Pod specjalnym oświadczeniem z żądaniem jak najszybszego uwolnienia obrońcy praw człowieka podpisało się 47 społecznych organizacji i inicjatyw, w których działają tysiące ludzi w całej Białorusi.
Przedstawiciele pozarządowych organizacji twierdzą, że wszczęcie sprawy karnej przeciwko Bialackiemu, proces oraz wyrok miały nielegalny charakter.
W najbliższym czasie w internecie pojawić ma się online specjalna petycja. Każdy chętny będzie mógł się pod nią podpisać, przyłączając się w ten sposób do kampanii na rzecz uwolnienia Bialackiego.
4,5 roku kolonii karnej
Bialacki, szef Centrum Praw Człowieka "Wiasna" został w czwartek skazany na 4,5 roku kolonii karnej o zaostrzonym rygorze wraz z konfiskatą mienia. Sąd uznał, że nie zapłacił on podatków od kwot przechowywanych na kontach bankowych w Polsce i na Litwie.
Sam Bialacki nie przyznał się w sądzie do winy, argumentując, że pieniądze nie były jego dochodem, a przekazywane były przez zagraniczne fundacje na działalność w sferze obrony praw człowieka. Ocenił, że wyrok ma motywy polityczne, ponieważ "Wiasna" pomagała osobom represjonowanym na Białorusi z przyczyn politycznych.

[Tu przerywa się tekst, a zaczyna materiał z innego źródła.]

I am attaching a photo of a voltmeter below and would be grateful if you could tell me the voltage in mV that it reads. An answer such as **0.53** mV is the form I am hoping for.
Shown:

Jego adwokat powoływał się na przepis prawa białoruskiego mówiący o tym, że pieniądze otrzymywane przez kogoś w celu przekazania osobie trzeciej nie podlegają opodatkowaniu. Obrońca zapowiedział odwołanie od wyroku.
Demokratyczny świat potępia
Skazanie Bialackiego spotkało się z potępieniem UE, Rady Europy, Parlamentu Europejskiego i OBWE, które wezwały do natychmiastowego i bezwarunkowego uwolnienia i rehabilitacji działacza oraz wszystkich innych więźniów politycznych na Białorusi.
Wyrok ostro potępili m.in. polskie MSZ i przedstawiciele polskiej sceny politycznej. Wczoraj minister Sikorski raz jeszcze przeprosił za to, że Polska udostępniła służbom białoruskim dane bankowe Bialackiego w ramach mechanizmu pomocy prawnej. Podobnie uczyniła Litwa.